Greg Scheckler wrote:
Fred, do you actually have the data to support these claims???
Fred, do you actually have the data to support these claims???
I can't speak for Fred, but I'll tell you what I think about it.
My suspicion is that you're just making up some false demons. If you have the data, why not post it here or with ARC? To demonstrate that most universities actively sabotage classical realist ideas, or most enforce other art ideals, or most don't have adequate curricula, etc., you'll need to establish national and international data. A lot of people certainly are angry about various kinds of art, or even their own lack of training when they were students, but the anger is not proof.
Well, I don't know how I could prove to you that when I was in school I was begging to learn good skills in drawing, painting, and sculpting and was told that such concerns were foolish and were proof that I "didn't get it" and that there was something seriously wrong with me if I didn't love John Cage, Picasso, and Pollock, but I assure you that it did happen. They kept hidden from me any information about Brahms, Mahler, Parry, Rachmaninoff, Bouguereau, Leighton, and Gérôme too, and I didn't discover them except in bits and pieces in my early experiences if at all on my own, and I can't exactly prove that to you either, but that happened too.
Don't you think you would convince more people by showing verifiable data than otherwise? (I know, the data won't work as marketing -- it can be dry and dull -- but it's what you need to get beyond the sales pitch).
Where in the world would one come up with such a comprehensive batch of data other than through a lengthy research project based on information provided by the schools themselves? I don't claim that my own information is some kind of massive telephone book of raw data, but let me put it this way. I have never seen a major university arts curriculum that was remotely adequate, and I get emails constantly from students complaining about the inadequacy of their curriculum and teachers (much like the ones we have seen posted here). I see an endless stream of exhibitions, prizes, articles, and academic papers coming out of universities championing the most idiotic (supposedly) artistic concepts and works, and of the fifty or so recent MFA graduates I have spoken with on artistic topics not one of them has what I would call an adequate grasp of the basics unless they learned it somewhere other than the university. Now, I can't tell you the names of all of the people I have talked to about this or exactly which university curricula I have seen over the years, or the exact number of emails I have received on this topic, etc. but this isn't some academic study with a million dollar budget attempting to verify the obvious, it's my observation of the facts on the ground as I have experienced them. I gather that you think there's something suspect about such observations?
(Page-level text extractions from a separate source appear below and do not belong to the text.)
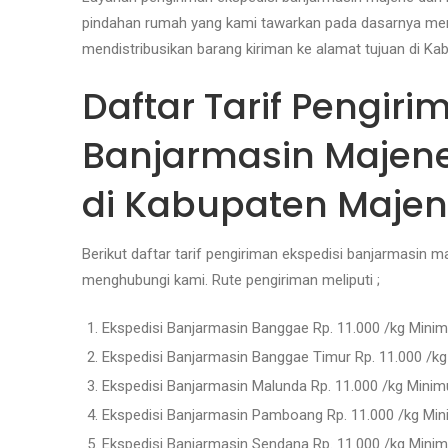
pindahan rumah yang kami tawarkan pada dasarnya men
mendistribusikan barang kiriman ke alamat tujuan di Ka
Daftar Tarif Pengiri
Banjarmasin Majen
di Kabupaten Maje
Berikut daftar tarif pengiriman ekspedisi banjarmasin 
menghubungi kami. Rute pengiriman meliputi ;
Ekspedisi Banjarmasin Banggae Rp. 11.000 /kg Minim
Ekspedisi Banjarmasin Banggae Timur Rp. 11.000 /kg
Ekspedisi Banjarmasin Malunda Rp. 11.000 /kg Minim
Ekspedisi Banjarmasin Pamboang Rp. 11.000 /kg Min
Ekspedisi Banjarmasin Sendana Rp. 11.000 /kg Minim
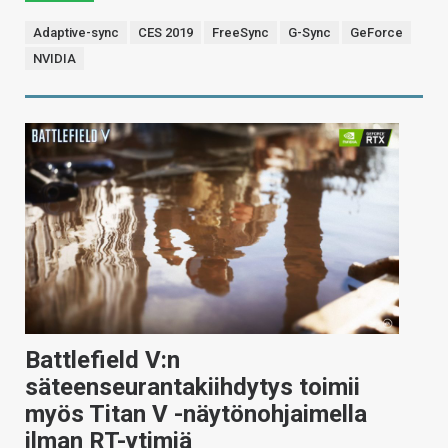
Adaptive-sync
CES 2019
FreeSync
G-Sync
GeForce
NVIDIA
Battlefield V:n
säteenseurantakiihdytys toimii
myös Titan V -näytönohjaimella
ilman RT-ytimiä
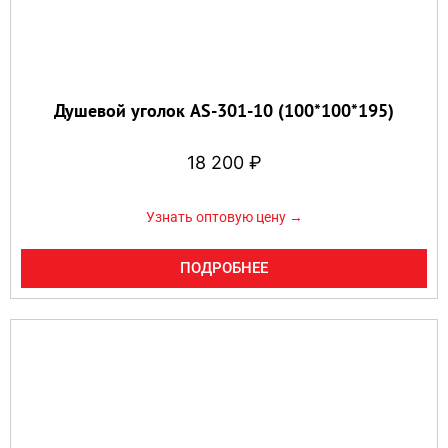
Душевой уголок AS-301-10 (100*100*195)
18 200
₽
Узнать оптовую цену →
ПОДРОБНЕЕ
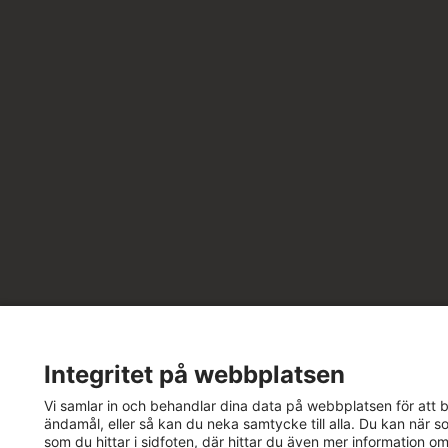
Integritet på webbplatsen
Vi samlar in och behandlar dina data på webbplatsen för att bä
ändamål, eller så kan du neka samtycke till alla. Du kan när so
som du hittar i sidfoten, där hittar du även mer information o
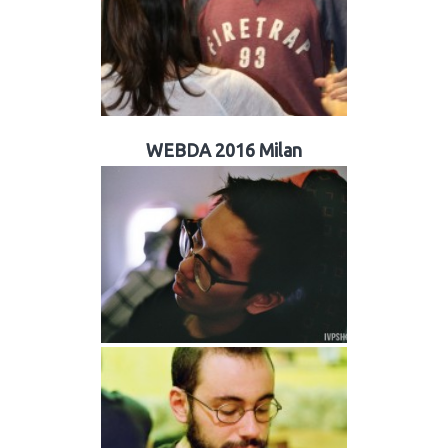
WEBDA 2016 Milan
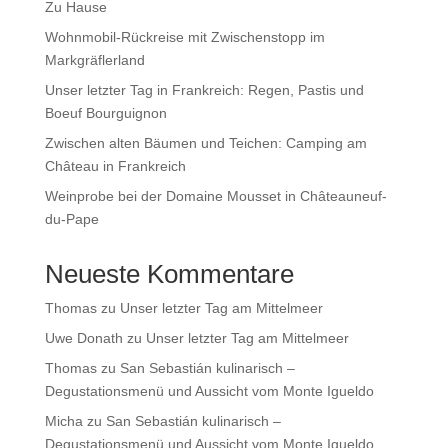
Zu Hause
Wohnmobil-Rückreise mit Zwischenstopp im
Markgräflerland
Unser letzter Tag in Frankreich: Regen, Pastis und
Boeuf Bourguignon
Zwischen alten Bäumen und Teichen: Camping am
Château in Frankreich
Weinprobe bei der Domaine Mousset in Châteauneuf-
du-Pape
Neueste Kommentare
Thomas
zu
Unser letzter Tag am Mittelmeer
Uwe Donath
zu
Unser letzter Tag am Mittelmeer
Thomas
zu
San Sebastián kulinarisch –
Degustationsmenü und Aussicht vom Monte Igueldo
Micha
zu
San Sebastián kulinarisch –
Degustationsmenü und Aussicht vom Monte Igueldo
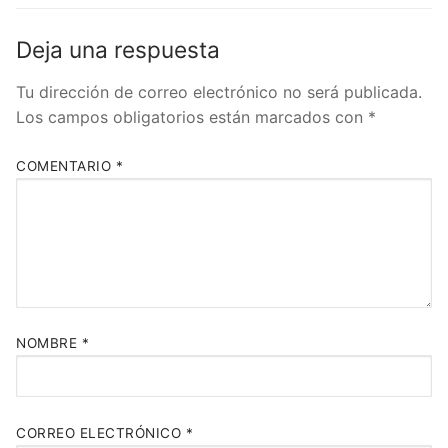
Deja una respuesta
Tu dirección de correo electrónico no será publicada.
Los campos obligatorios están marcados con
*
COMENTARIO
*
NOMBRE
*
CORREO ELECTRÓNICO
*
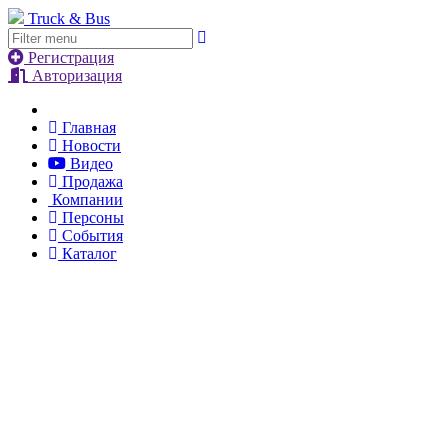
Truck & Bus
Регистрация
Авторизация
Главная
Новости
Видео
Продажа
Компании
Персоны
События
Каталог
But let's say that we stopped putting on salons, stopped running scholarship contests, stopped growing the ARC Museum, and so on and just spent a year collecting the raw data on all of these issues and issued a report. Do you really think that anyone in academia would care? Or that they would do anything about it? I don't.
I bet most professors would listen to the data, and more importantly, the administrators certainly do, especially the economic data (such as what you've hinted at regarding sales of
realist works in the last century, enrollment trends, etc).
Really? You have a far higher opinion of them than I do. I spent quite a number of years trying to reform even a little of the corruption and irrationality out of just one small university and my efforts came to nothing. Yes, I gathered the data. Yes, I made the results perfectly clear. Yes, I was quite diplomatic (I had to be, my grades depended on it), but it accomplished nothing. They are never going to find putting themselves out of a job or admitting mistakes no matter what data you may provide. They'll always find some sophistic self-justification and use their behind the scenes political scheming to stop any change for the better unless it just happens to further entrench them in power.
You seem like a decent fellow with worthwhile things to say and I'm happy to have you here on the list of course, but I am amazed that you can have such a positive evaluation of academia as a whole. Don't you find the dearth of competence and intellect in the universities stifling?